La mujer rezongó algo y apartó la vista.
– Sabrina, por Dios -trató de detenerla Carla.
– ¡Métete en tus asuntos, bruja! -le gritó la ex novia de Diego a la mujer, que aceleró el paso más y más avergonzada.
Carla lo aprovechó para continuar su camino.
La zarpa de Sabrina la detuvo.
– ¡Carla!
– Déjame, ¿quieres?
Estaba en su calle, a unos metros de su casa, podían verla los vecinos o los conocidos. No supo qué hacer. Cuando Diego y ella se enamoraron y él dejó a su novia, fue un infierno. Llamadas telefónicas, amenazas, súplicas, gritos, escenas… Diego tuvo que pararle los pies, y no le fue fácil. Era igual que tratar de convencer a una piedra. ¿Cómo doblegar una obsesión? El día que él había ido a su casa para hablarle seriamente, ella llegó a desnudársele en su habitación para «hacerlo por última vez». Sabrina había llegado a hitos de desesperación, rabia, pasión y furia a los que Carla jamás hubiera creído que una mujer pudiese llegar.

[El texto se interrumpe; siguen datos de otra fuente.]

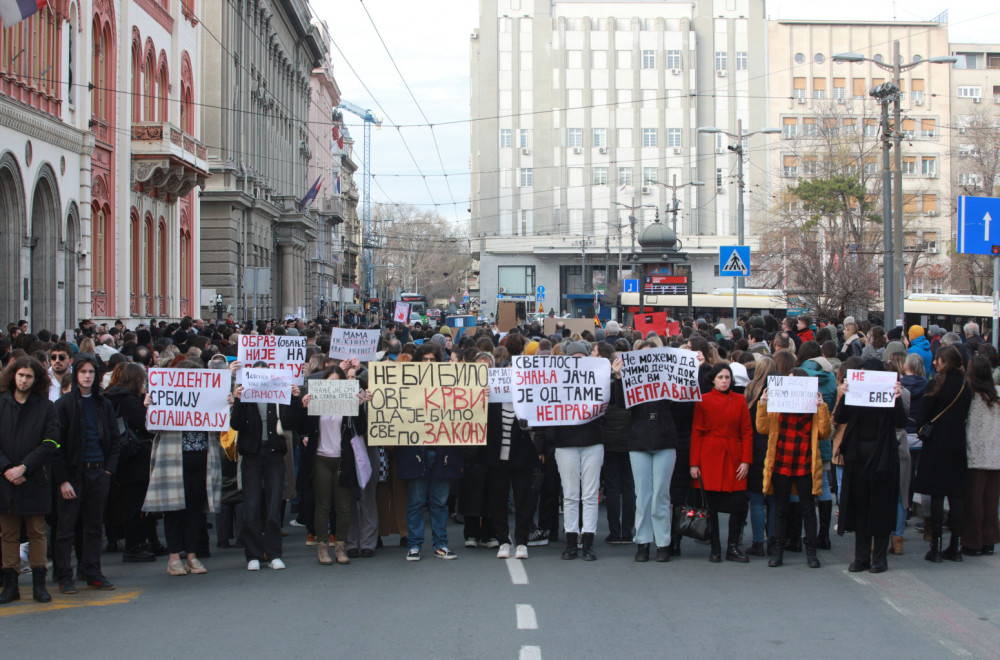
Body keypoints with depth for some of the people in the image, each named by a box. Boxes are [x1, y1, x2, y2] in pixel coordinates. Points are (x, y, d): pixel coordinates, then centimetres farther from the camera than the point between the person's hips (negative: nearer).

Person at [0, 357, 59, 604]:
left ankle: (39, 584, 7)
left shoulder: (46, 408, 3)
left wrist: (23, 468, -13)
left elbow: (49, 444, -4)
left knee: (37, 532, 3)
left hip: (35, 480, -1)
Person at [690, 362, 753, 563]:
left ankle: (733, 547, 7)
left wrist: (746, 461, -2)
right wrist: (694, 463, -4)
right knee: (711, 504, 0)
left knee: (739, 504, -5)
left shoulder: (740, 400, 8)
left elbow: (747, 432, 7)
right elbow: (696, 433, 2)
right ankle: (715, 548, 10)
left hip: (734, 457, 2)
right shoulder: (703, 401, 3)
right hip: (710, 457, -2)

No quería que volvieran a reproducirse, y menos a la puerta de su casa.
– Tú no le mereces -exhaló con los dientes apretados.
– Suéltame.
Los ojos de la ex novia de Diego se habían inundado de fuego. Dos volcanes rojos. Carla comprendió que había estado llorando. Y mucho.

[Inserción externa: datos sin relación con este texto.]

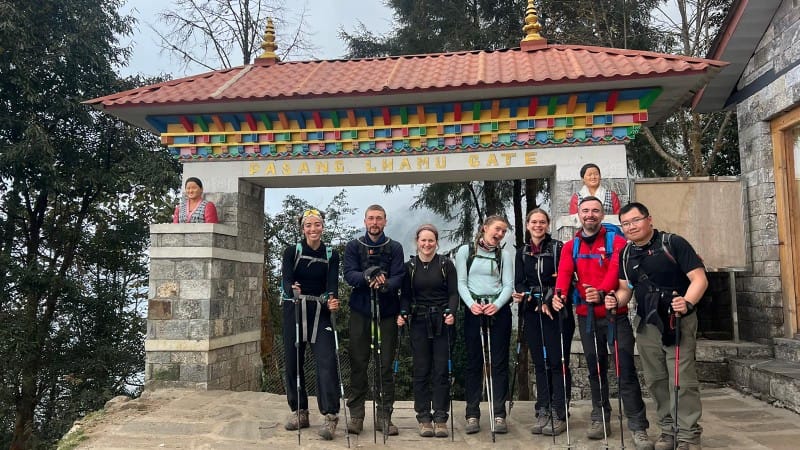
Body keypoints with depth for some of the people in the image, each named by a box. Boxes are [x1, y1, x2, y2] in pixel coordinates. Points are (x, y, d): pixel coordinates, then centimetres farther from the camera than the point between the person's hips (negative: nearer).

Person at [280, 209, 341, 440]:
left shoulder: (331, 254, 3)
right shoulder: (292, 251, 0)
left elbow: (332, 283, -8)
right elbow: (286, 278, -13)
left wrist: (332, 301, -30)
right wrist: (293, 291, -36)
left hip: (320, 312, 0)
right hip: (294, 310, 1)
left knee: (327, 361, -12)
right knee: (293, 361, 6)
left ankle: (330, 416, -10)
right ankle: (299, 412, 21)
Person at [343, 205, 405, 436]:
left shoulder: (395, 248, 6)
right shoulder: (353, 247, 7)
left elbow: (399, 277, -6)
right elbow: (349, 274, -7)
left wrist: (385, 284, -28)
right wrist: (366, 277, -28)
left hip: (387, 312, 0)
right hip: (360, 312, 0)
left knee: (386, 365, 3)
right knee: (358, 364, 3)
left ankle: (384, 416, 12)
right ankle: (356, 415, 12)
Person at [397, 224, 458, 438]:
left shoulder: (446, 264, 3)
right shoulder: (409, 266, 7)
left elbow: (453, 292, 0)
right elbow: (405, 296, 6)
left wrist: (451, 313, -16)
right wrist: (403, 314, -11)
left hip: (442, 323, -1)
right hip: (419, 322, 1)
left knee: (441, 370, 0)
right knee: (421, 371, 3)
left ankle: (440, 418, 8)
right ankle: (424, 418, 11)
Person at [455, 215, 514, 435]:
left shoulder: (504, 255, 11)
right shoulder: (465, 251, 6)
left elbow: (508, 285, 2)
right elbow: (461, 283, 0)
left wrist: (497, 305, -16)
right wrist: (471, 304, -16)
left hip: (499, 310, 2)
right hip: (474, 311, -1)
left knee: (499, 362, 2)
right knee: (474, 362, 2)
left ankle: (499, 414, 7)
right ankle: (472, 415, 7)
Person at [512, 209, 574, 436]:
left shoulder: (558, 248, -1)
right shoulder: (522, 252, 12)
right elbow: (519, 282, 7)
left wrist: (549, 301, -17)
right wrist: (520, 294, -14)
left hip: (556, 311, -4)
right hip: (532, 313, 4)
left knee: (557, 362, -3)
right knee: (539, 363, 8)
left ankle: (559, 415, 3)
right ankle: (542, 413, 15)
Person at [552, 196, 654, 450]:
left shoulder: (616, 241, -2)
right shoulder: (571, 247, 9)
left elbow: (616, 269, -19)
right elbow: (564, 272, -7)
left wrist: (602, 292, -38)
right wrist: (559, 294, -28)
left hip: (615, 313, -3)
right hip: (586, 316, 4)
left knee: (626, 370, -5)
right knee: (595, 369, 13)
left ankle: (638, 428, 0)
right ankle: (600, 419, 24)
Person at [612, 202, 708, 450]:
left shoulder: (673, 243, -10)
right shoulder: (625, 254, 7)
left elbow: (699, 278, -14)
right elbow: (625, 288, 13)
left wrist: (688, 302, -30)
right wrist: (616, 300, -8)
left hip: (679, 321, -5)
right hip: (647, 324, 6)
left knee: (683, 380, -4)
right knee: (655, 380, 11)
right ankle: (668, 429, 24)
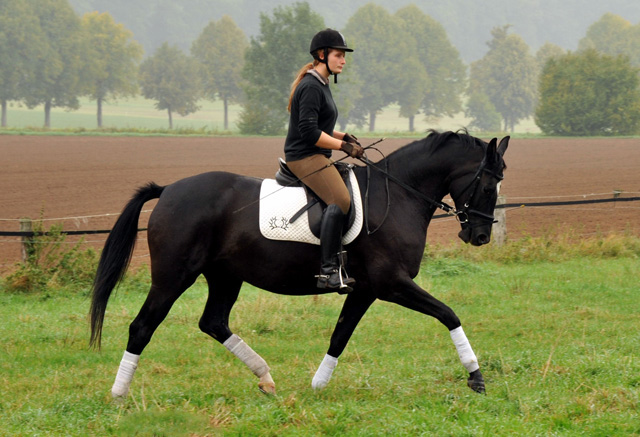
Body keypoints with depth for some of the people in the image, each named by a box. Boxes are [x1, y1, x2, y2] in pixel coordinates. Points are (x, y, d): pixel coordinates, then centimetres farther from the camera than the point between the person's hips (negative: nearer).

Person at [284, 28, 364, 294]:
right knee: (340, 200, -27)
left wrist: (344, 137, 15)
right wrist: (343, 146, -15)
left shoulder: (320, 85, 19)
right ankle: (328, 271, -33)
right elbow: (309, 132, -22)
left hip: (315, 157, 11)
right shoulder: (311, 87, -14)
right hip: (304, 157, -11)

– ¿Vas a dejarlo? -la zarpa era de hierro.
– No.
– Tú no aguantarás toda esta mierda.
– Está en la cárcel. No voy a dejarlo -lo expresó con la mayor de las contundencias.
Sabrina forzó una sonrisa amarga.
– Lo harás -dijo-. No tienes lo que hay que tener. Yo sí estuve con él las otras dos veces. A ti esto te viene grande.

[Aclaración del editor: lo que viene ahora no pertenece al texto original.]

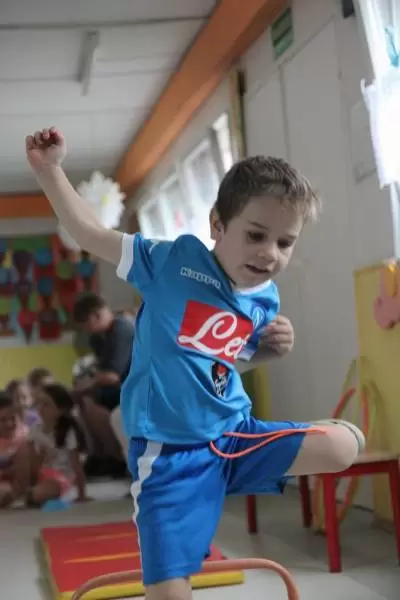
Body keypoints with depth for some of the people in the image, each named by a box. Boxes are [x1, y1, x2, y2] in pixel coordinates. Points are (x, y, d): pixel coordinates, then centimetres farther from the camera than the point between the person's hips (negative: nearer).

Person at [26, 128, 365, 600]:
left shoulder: (265, 300, 5)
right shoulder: (174, 261, -10)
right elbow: (90, 234, -7)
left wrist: (271, 346, 4)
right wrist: (49, 168, -12)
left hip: (235, 437, 5)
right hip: (170, 453, -5)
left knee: (345, 444, -7)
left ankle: (228, 482, 7)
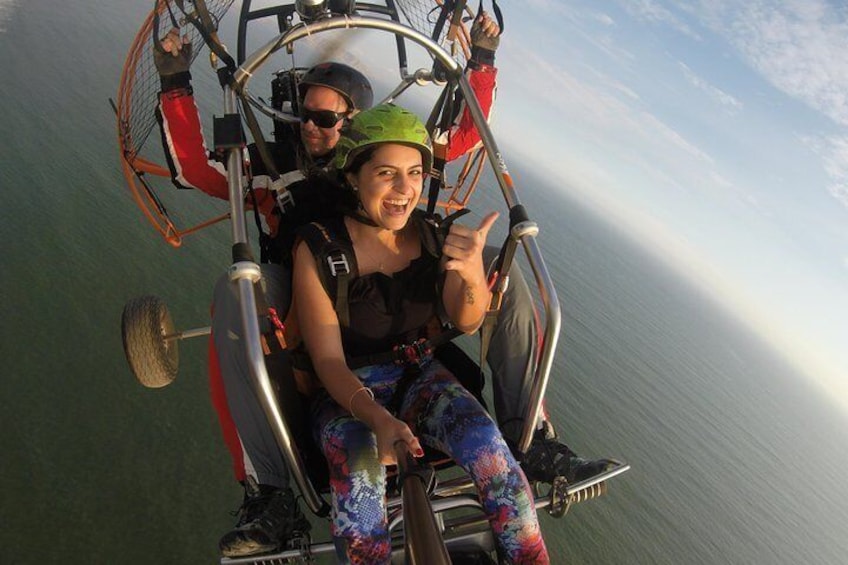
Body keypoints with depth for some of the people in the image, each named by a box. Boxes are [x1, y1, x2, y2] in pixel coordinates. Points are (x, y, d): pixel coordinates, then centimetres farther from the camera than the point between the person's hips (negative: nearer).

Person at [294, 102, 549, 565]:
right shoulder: (320, 248, -15)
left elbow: (466, 322, -12)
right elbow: (328, 361, -15)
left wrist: (472, 272, -35)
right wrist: (378, 419, -33)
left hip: (420, 376, 3)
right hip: (347, 391, -3)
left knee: (485, 441, -24)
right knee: (359, 465, -34)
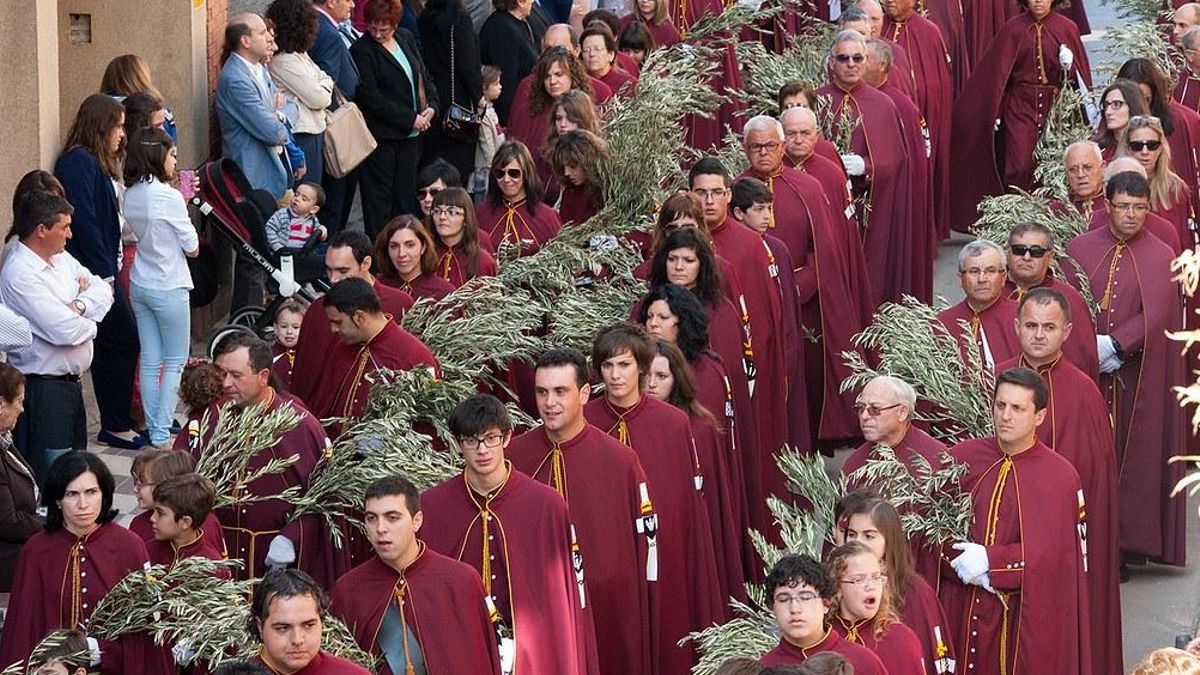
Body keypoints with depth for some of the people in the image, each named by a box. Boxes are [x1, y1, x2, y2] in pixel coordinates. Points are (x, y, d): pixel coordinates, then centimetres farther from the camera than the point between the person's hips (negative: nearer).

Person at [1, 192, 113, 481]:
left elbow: (103, 290, 9)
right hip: (43, 389, -10)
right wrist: (89, 320, -4)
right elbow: (66, 331, -26)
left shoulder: (60, 258, 8)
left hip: (69, 380, 10)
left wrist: (81, 305, -12)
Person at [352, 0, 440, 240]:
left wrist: (432, 105, -2)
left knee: (406, 193, 8)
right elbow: (370, 97, -15)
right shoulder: (362, 50, -10)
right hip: (381, 136, -6)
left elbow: (423, 76, 17)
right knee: (379, 196, -2)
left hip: (410, 135, 6)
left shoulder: (406, 39, 10)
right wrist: (410, 119, -15)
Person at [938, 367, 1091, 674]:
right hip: (960, 611, 2)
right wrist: (962, 563, -17)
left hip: (1023, 620, -2)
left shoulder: (1059, 475, -5)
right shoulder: (962, 458, 3)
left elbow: (1051, 552, -12)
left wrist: (990, 561, -19)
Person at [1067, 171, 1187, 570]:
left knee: (1132, 455, 1)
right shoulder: (1080, 249, 4)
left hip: (1138, 379, -1)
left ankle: (1126, 545, 7)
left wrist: (1112, 346, -20)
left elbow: (1154, 316, -11)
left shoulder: (1160, 258, 0)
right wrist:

Logró soltarse. Tiró de su brazo y la zarpa se deshizo. Quedaron mirándose como dos gatas salvajes, aunque la fiereza de Sabrina era mucho mayor que la suya. Tres años eran tres años.
Acababa de decir que ella era «su mujer».
Se apartó de su lado de nuevo y, ahora sí, consiguió alejarse de ella. Paso a paso. Los dardos fríos que surgían de los ojos de Sabrina se le hundieron en la espalda, fue capaz de sentirlos. No volvió la cabeza.
– ¡Fuiste a la cárcel y lo viste! -le gritó Sabrina-. ¡No lo resistirás, Carla! ¡Ni hablar! ¡Tú no estás hecha para esto!
No, no volvió la cabeza.
Quince
No tembló hasta que llegó al parque, al amparo de los árboles, el refugio plácido de su silencio a espaldas del mundo. Allí, la vida tenía otro color, otro aroma. No había parejas, como al anochecer, pero sí madres y abuelas con niños pequeños, en la zona de juegos, y ancianos al sol, igual que lagartos, absorbiendo energía para el invierno. Los menos, algunos ociosos, leían el periódico o comían un bocadillo, charlaban o se limitaban a ver pasar al personal.